**Records for this task:**
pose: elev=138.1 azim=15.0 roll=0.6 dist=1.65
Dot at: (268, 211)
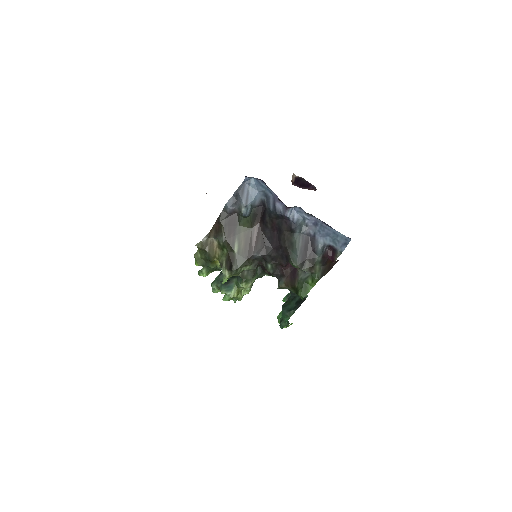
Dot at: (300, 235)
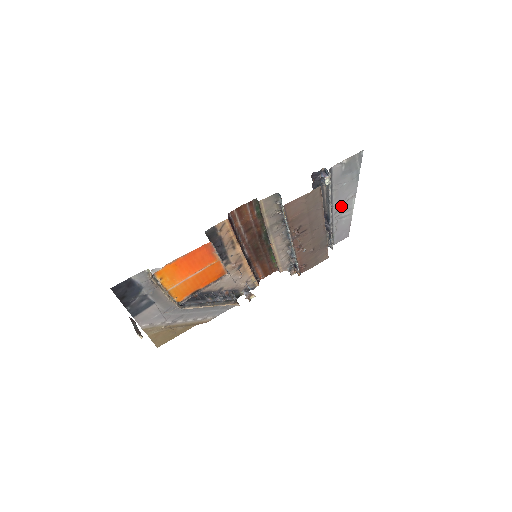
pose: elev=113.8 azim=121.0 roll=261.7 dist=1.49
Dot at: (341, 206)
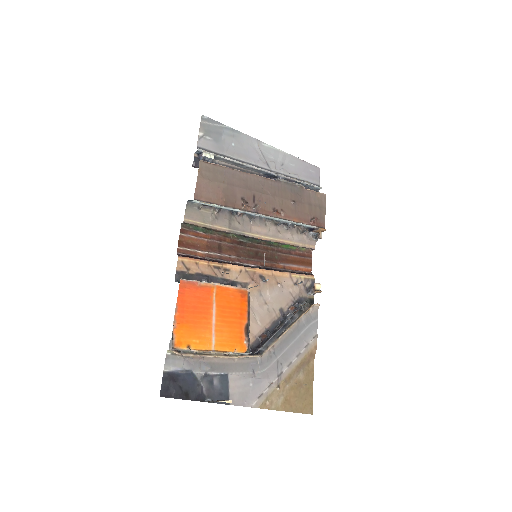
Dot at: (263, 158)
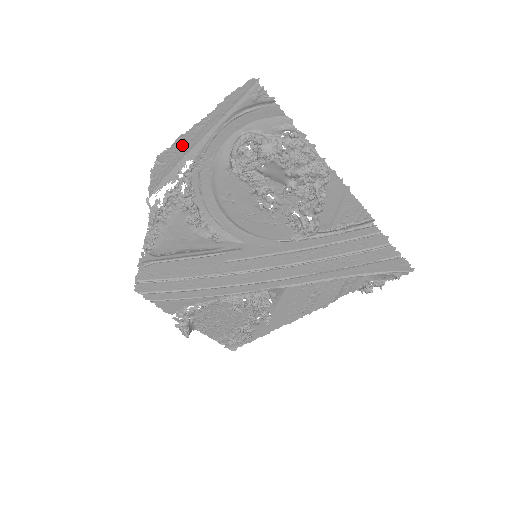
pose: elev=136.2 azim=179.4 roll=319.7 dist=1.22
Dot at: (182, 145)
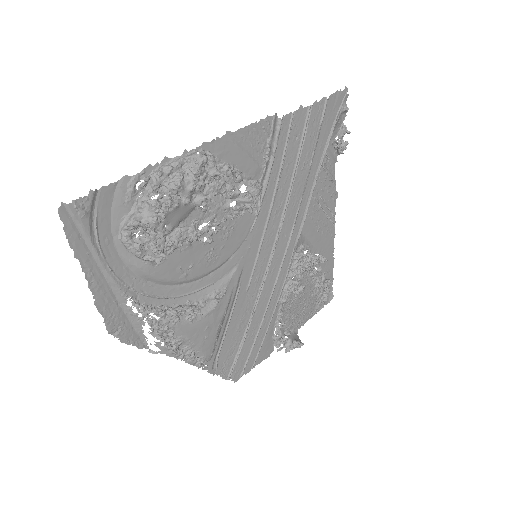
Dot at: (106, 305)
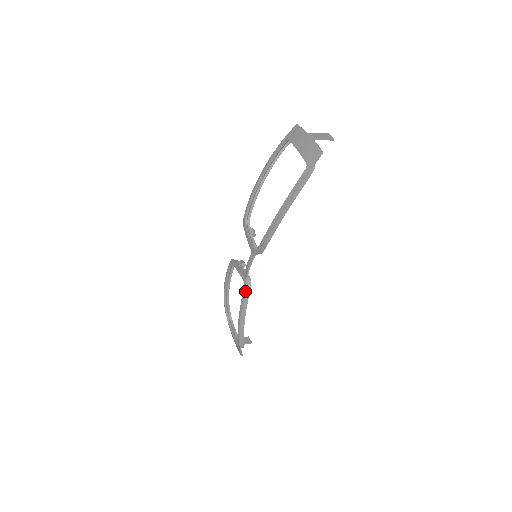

==

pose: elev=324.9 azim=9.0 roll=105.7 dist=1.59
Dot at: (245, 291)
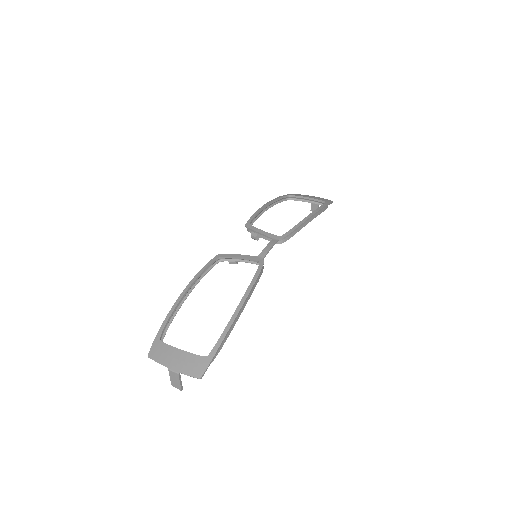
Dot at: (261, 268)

**Task objective:**
Please quote the data word for word, everything from the line containing "pose: elev=138.1 azim=15.0 roll=0.6 dist=1.65" down to the line containing "Dot at: (106, 305)", both lines included. Leave the pictures out.

**Finished exercise:**
pose: elev=138.1 azim=15.0 roll=0.6 dist=1.65
Dot at: (268, 211)
Dot at: (300, 235)
pose: elev=113.8 azim=121.0 roll=261.7 dist=1.49
Dot at: (341, 206)
Dot at: (263, 158)
pose: elev=136.2 azim=179.4 roll=319.7 dist=1.22
Dot at: (182, 145)
Dot at: (106, 305)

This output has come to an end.